◆ **Document**

□ □ □ □ □

The stories connected with Abraham are set within the mythical illo tempore, in the same way as Greek heroes are described in un-historical realities of the tragedies or Homeric epic for which a coherent historical background does not exist. (NS, p.50)

NS zeroes in on two moments in the Abraham story that he considers the most important:

  • the covenant between God and Abraham promising Abraham multitudes of descendants who become God’s chosen
  • the sacrifice of Isaac (the Akedah)

Begin with that second episode. NS views it as dramatizing the kinds of complex theological questions we elsewhere encounter in books like Job and Ecclesiastes. To what extent is the pious person expected to obey and trust God? Is the reward expected to be in this or the next life? The problems facing Abraham point to sophisticated philosophical (or theological) quandaries of the sort that preoccupy intellectual elites. The story does not come from popular folklore, surely. Rather,

it is a reflection of the Jewish elites of the late Hellenistic period (second-first century BCE), an expression of their intellectual, highly sophisticated interest. (p. 51)

* de Pury, A. 2000. “Abraham: The Priestly Writer’s ‘Ecumenical’ Ancestor.” In Rethinking the Foundations: Historiography in the Ancient World and in the Bible : Essays in Honour of John Van Seters, edited by Steven L. McKenzie, Thomas R. Mer, and Thomas Romer, 163–81. Berlin ; New York: De Gruyter.

On the first of those two key moments, NS observes that Abraham is a rather “pure in nature” figure unlike his progeny — Ishmael, Isaac and the sons of Keturah — who are all coloured with distinctive features that clearly associate them with certain historically known peoples: the Ishmaelites, the Jews, the inhabitants of Arabia. NS points readers to an article elsewhere by de Pury showing us that Abraham serves as an “ecumenical figure” serving as a unifying focus for both Jews and certain of their neighbours. Though descendants of Isaac will the “the chosen”, the narrative demonstrates God’s love for all of Abraham’s descendants. (de Pury remarks on the way Abraham must give up both sons — Ishmael exiled into the wilderness and Isaac sacrificed on the altar — only for God to miraculously intervene to save each of them.)

□ □ □ □ □

◆ **Recorded data**
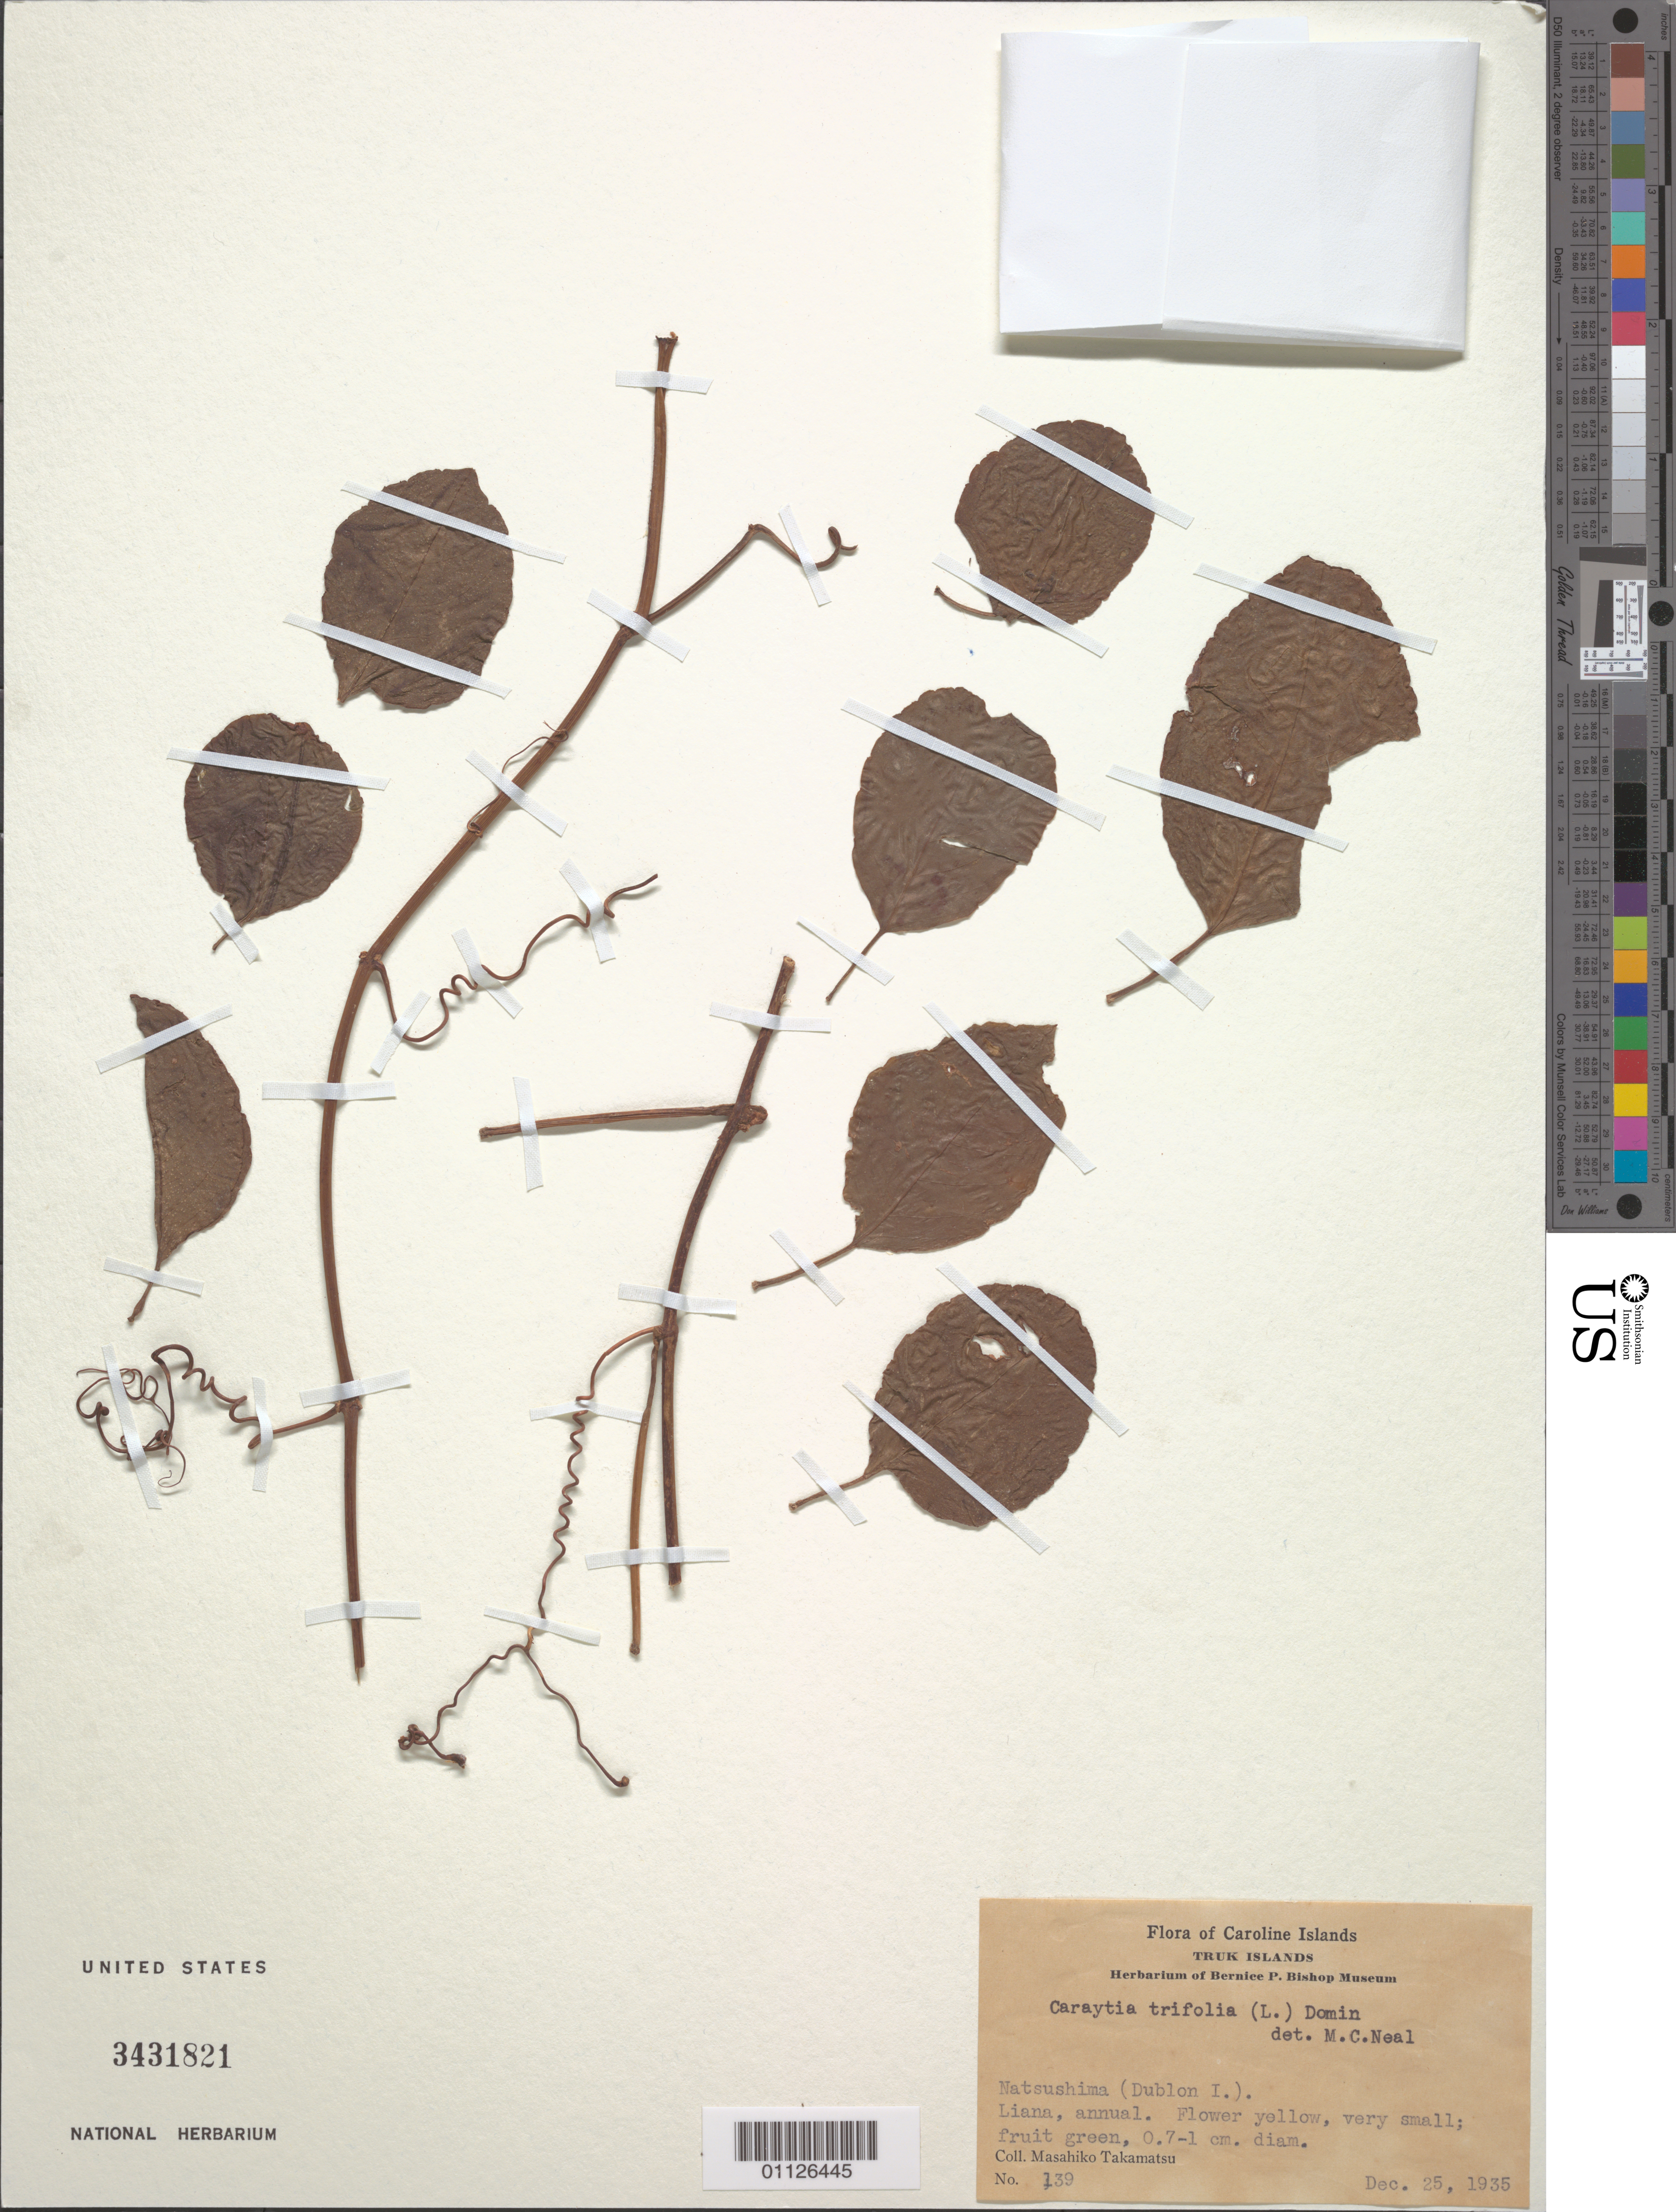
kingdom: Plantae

□ □ □ □ □

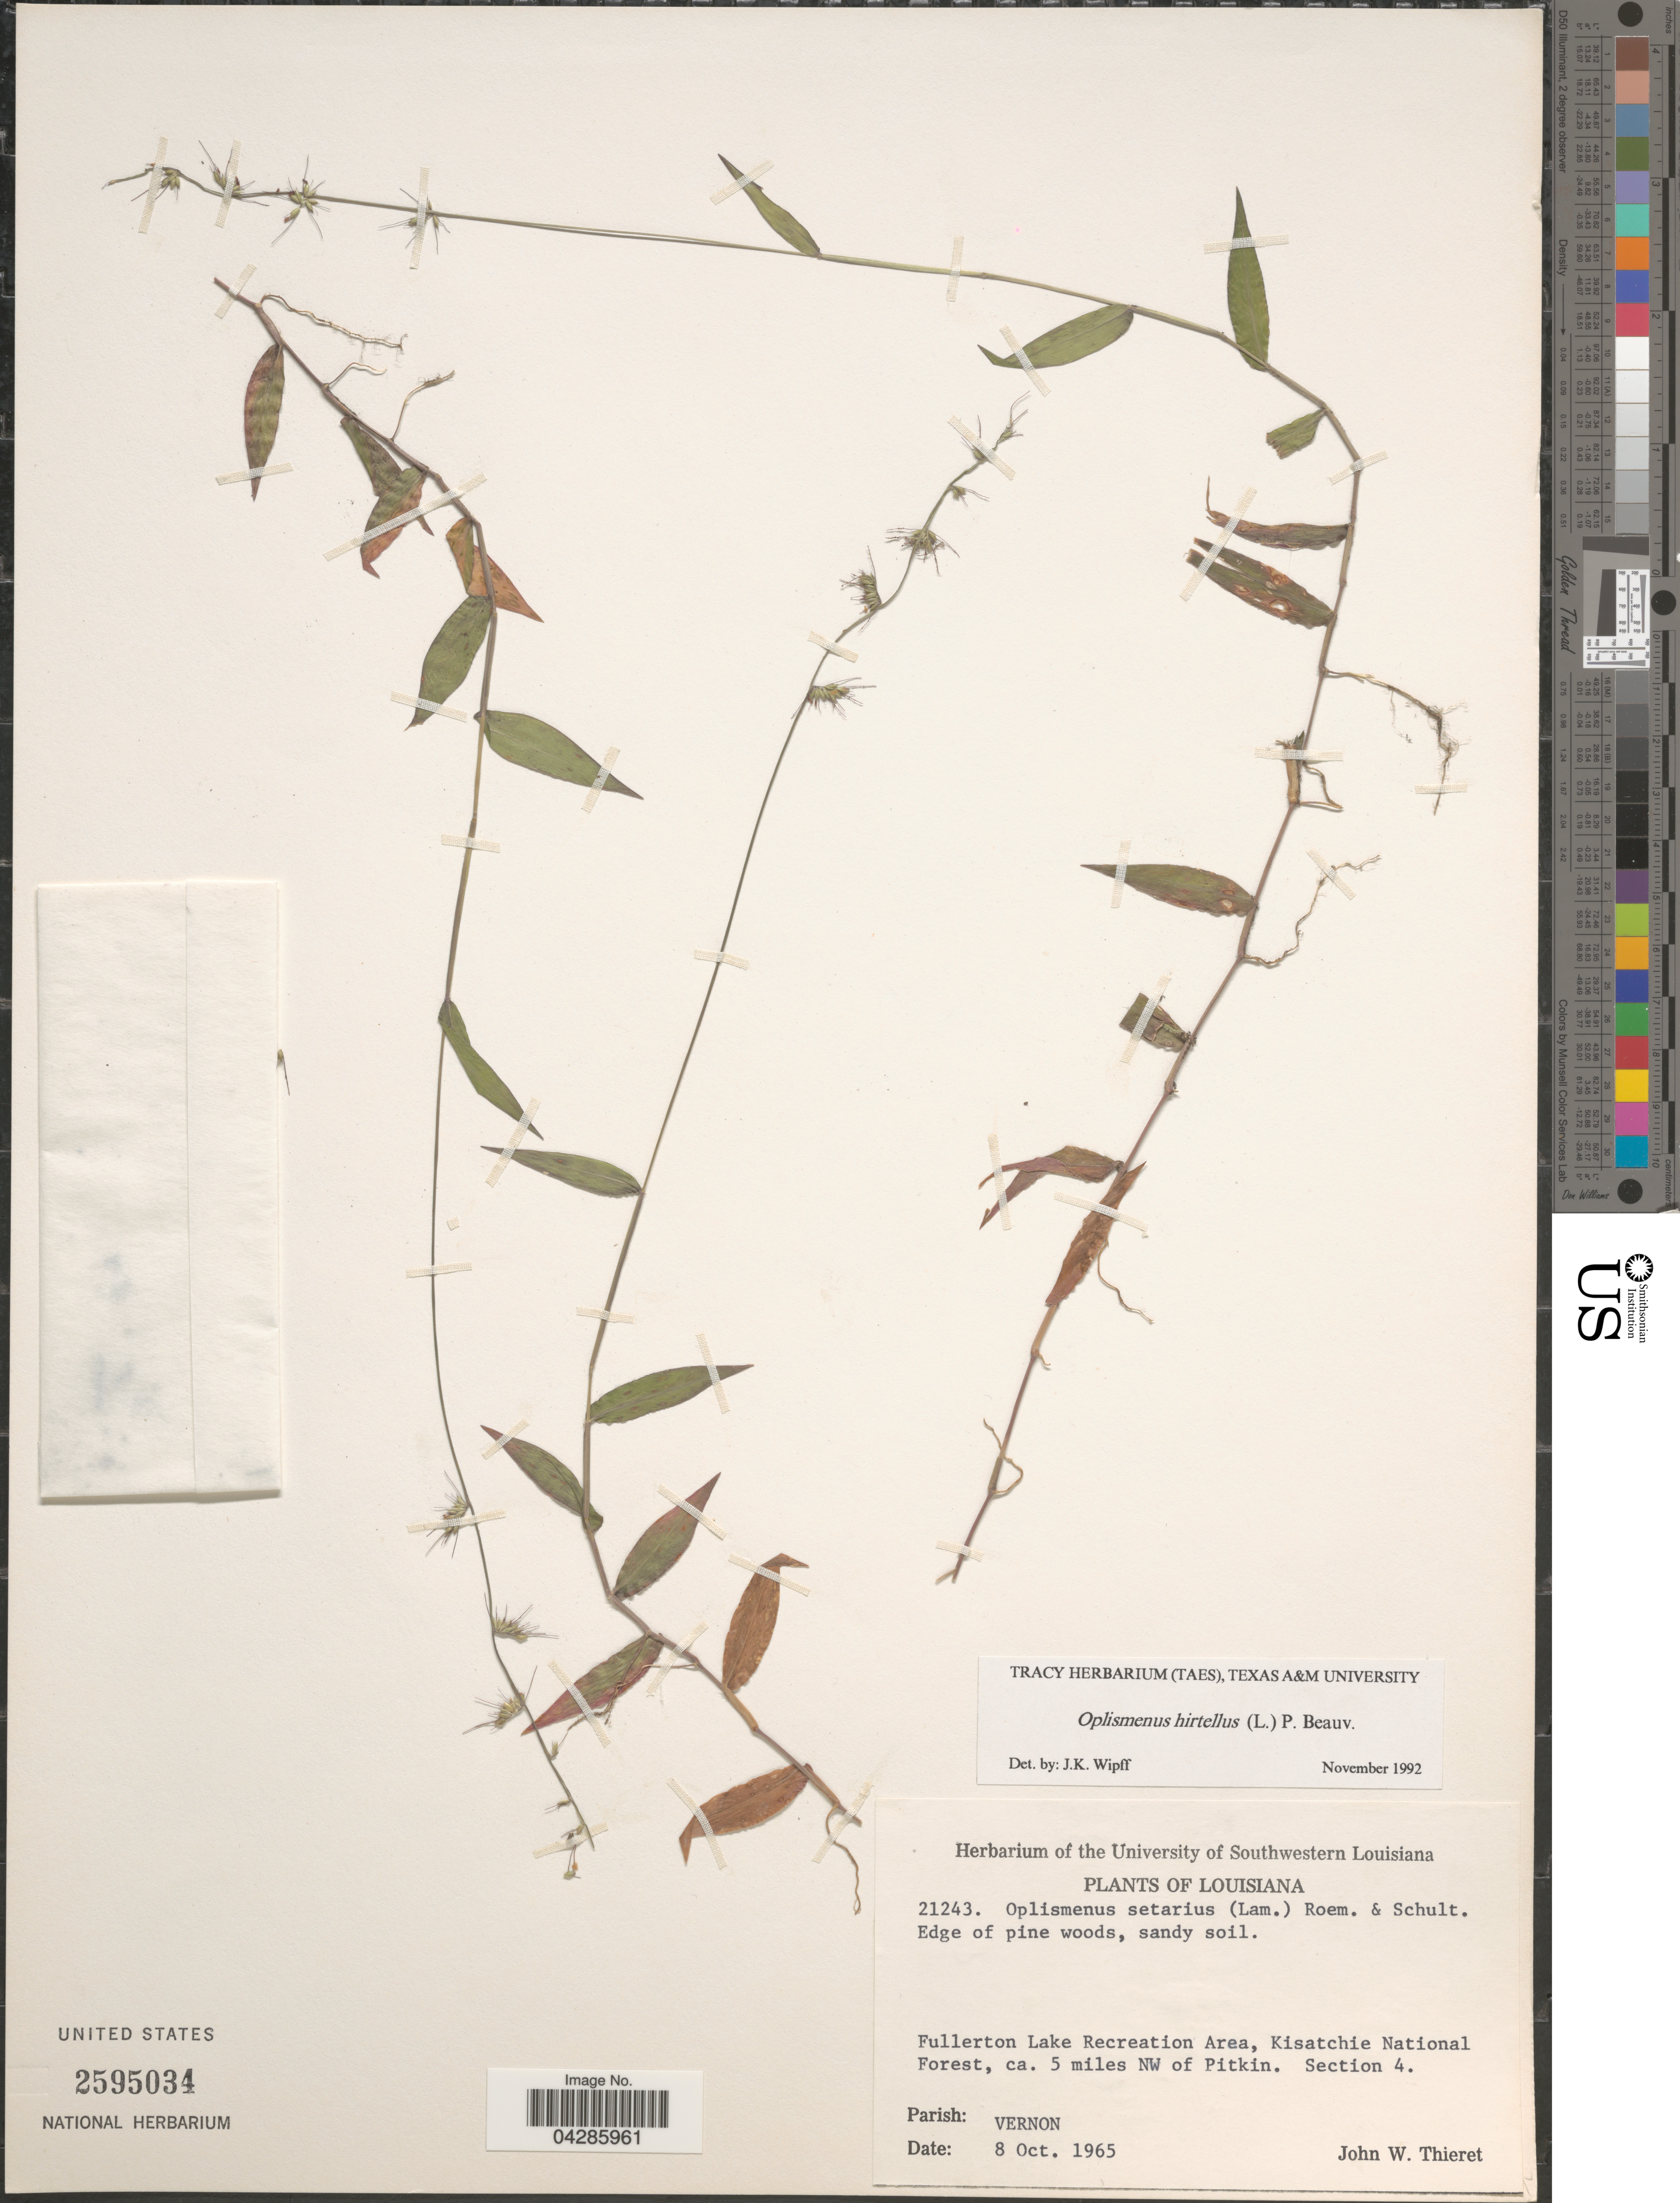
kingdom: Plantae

□ □ □ □ □

◆ **Your task**
Translate this sentence from the text on Abraham into Spanish: "The story does not come from popular folklore, surely."

◆ **Written answer**
Sin duda, la historia no proviene del folclore popular.